[Text block]:

*-*-*

II. The Middle Game: Loving and Caring Brother or Sister of the Faith

In my view, the transition from the opening game to the middle game is marked by the expansion of your borders to the ocean or the borders of other states, i.e. the expansion of your state to occupy all the “free” land available to it. I rarely seek to create overseas colonies. Like most other versions of Civ, it rarely seems to pay to be a naval power. Overseas conquest is even more costly in Civ 4 than the other iterations and navies are usually used simply to bombard cities to ease the job for land units or simply to annoy you. I build naval units only as needed. Whole games go by where I don’t build any ships other than workboats. Under our strategy for cultural victory, the middle game is about balancing a building program

A. The Democratic War Theory

The middle game in our particular strategy is a time to build cultural edifices, spread your various religions and lay out economic infrastructure. “But what about war?” you ask. You aren’t telling me that you can continue until gunpowder with nothing garrisoning your cities nothing but fuckin’ warriors, are you? In the words of the immortal Dinur Blum, “Yes. Yes I am.”

*-*-*

[Extracted material]:
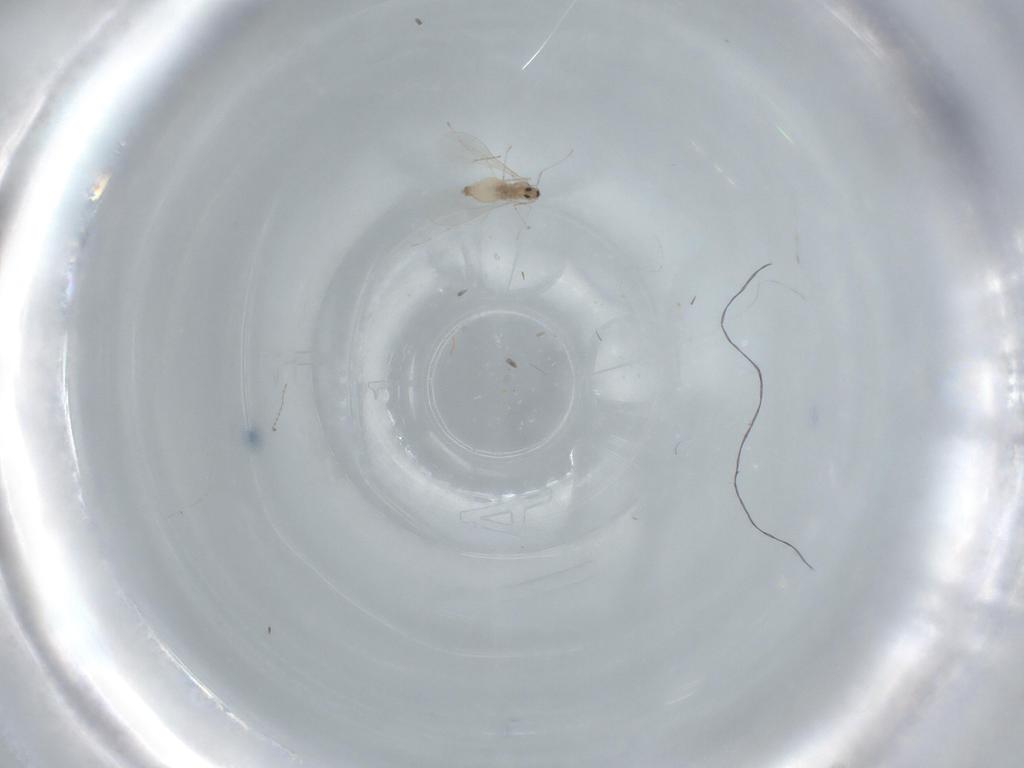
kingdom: Animalia
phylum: Arthropoda
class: Insecta
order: Diptera
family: Cecidomyiidae
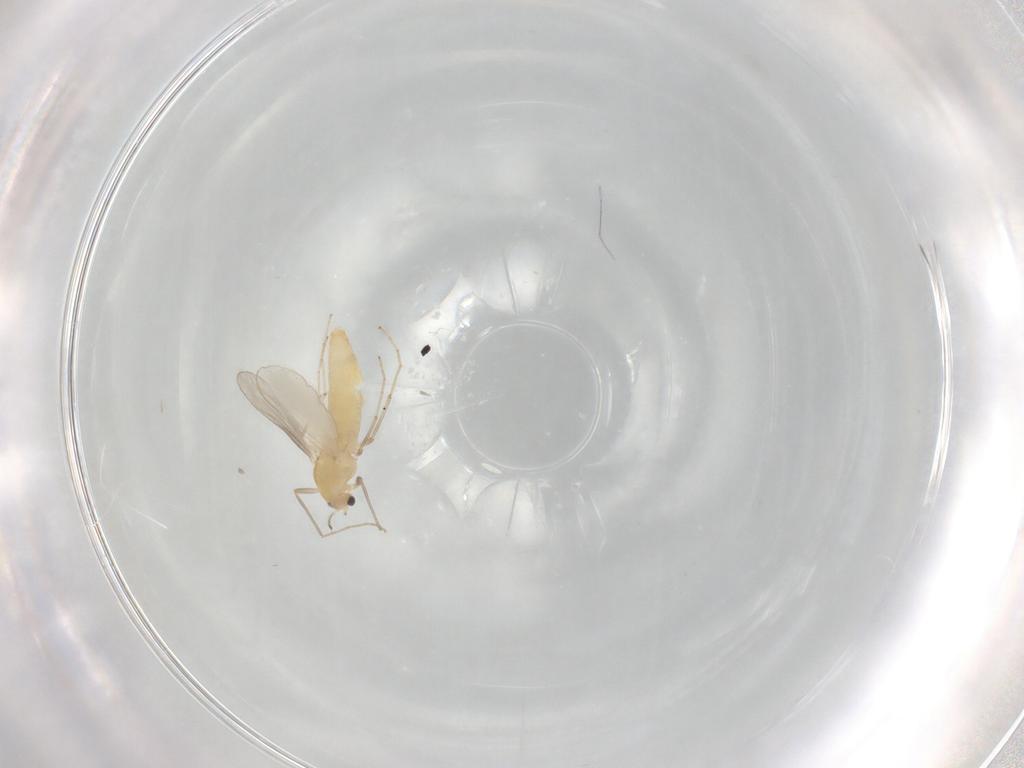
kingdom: Animalia
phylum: Arthropoda
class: Insecta
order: Diptera
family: Chironomidae
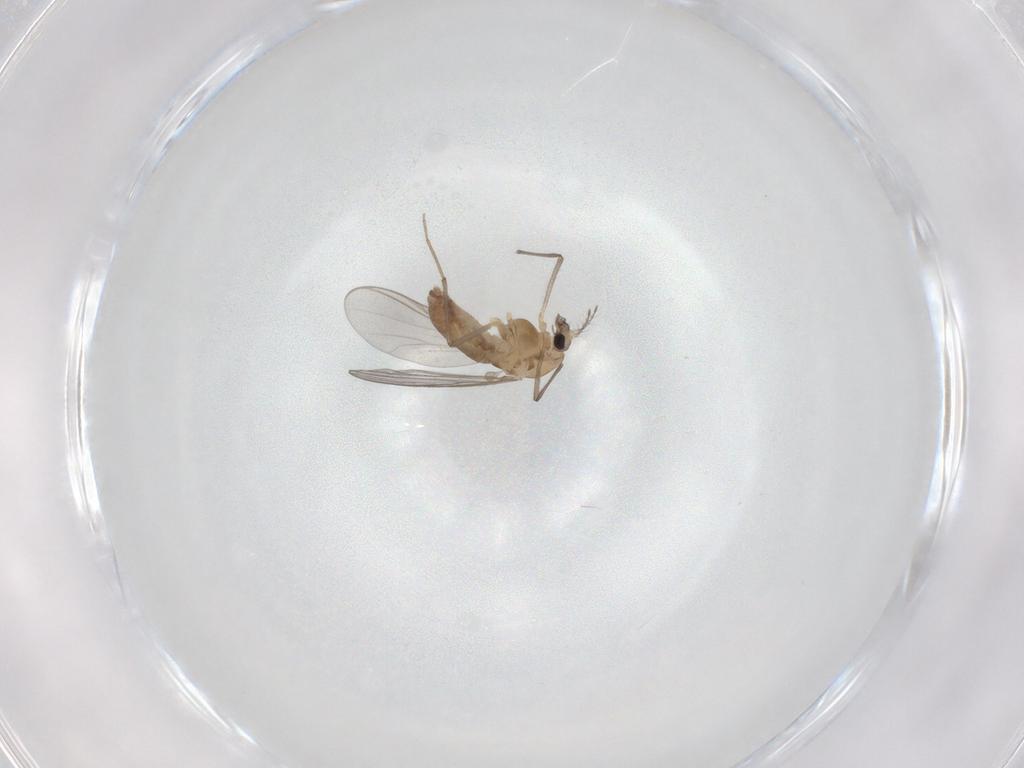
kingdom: Animalia
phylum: Arthropoda
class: Insecta
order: Diptera
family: Chironomidae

*-*-*

[Given exercise 1]:
Update the records starting at the line that contains "family: Cecidomyiidae" and ending at the end of the records, replacing "kingdom" with "domain" and leaving everything else unchanged. Leave the pictures out of your answer.
[Given exercise 2]:
Take the Civ 4 strategy text further from its final sentence.
The text and the records come from unrelated sources.

[Expected output 1]:
family: Cecidomyiidae
domain: Animalia
phylum: Arthropoda
class: Insecta
order: Diptera
family: Chironomidae
domain: Animalia
phylum: Arthropoda
class: Insecta
order: Diptera
family: Chironomidae

[Expected output 2]:
Civ 4 seems fairly unique among the other iterations of the game in that you can avoid warfare fairly easily. This is especially true for the Middle Ages. Civ 4 is fundamentally anti-Kantian and neo-conservative. In Civ 4, the medieval religious worldview dominated by monarchies is, ironically, fundamentally peaceful. It is rare that I am forced to make war prior to liberalism. In contrast, the advent of liberalism and free religion is the most likely time one will experience war in our posture as “a small planet with no weapons.” The moral of the story is that in Civ 4, liberalism is for neo-conservative gun-toting types. Religion is the path to perpetual peace.

Your strategy is to cultivate an alliance centering around one of your many religions (remember, following the tech order recommended for the opening game, you probably have most of them). In the transition to the middle game you will typically see an emerging religion. Adopt it. Then look around and see who you want to get on your side. Typically, conversion can be achieved by using missionaries to convert three of their cities. Very few of the civilizations put much effort into uniformly spreading their state religion. With very few exceptions, converting three of their cities will tip the balance in favor of your religion of choice. The AI will change religions in order to reap the benefits of having a state religion that is more present in its cities.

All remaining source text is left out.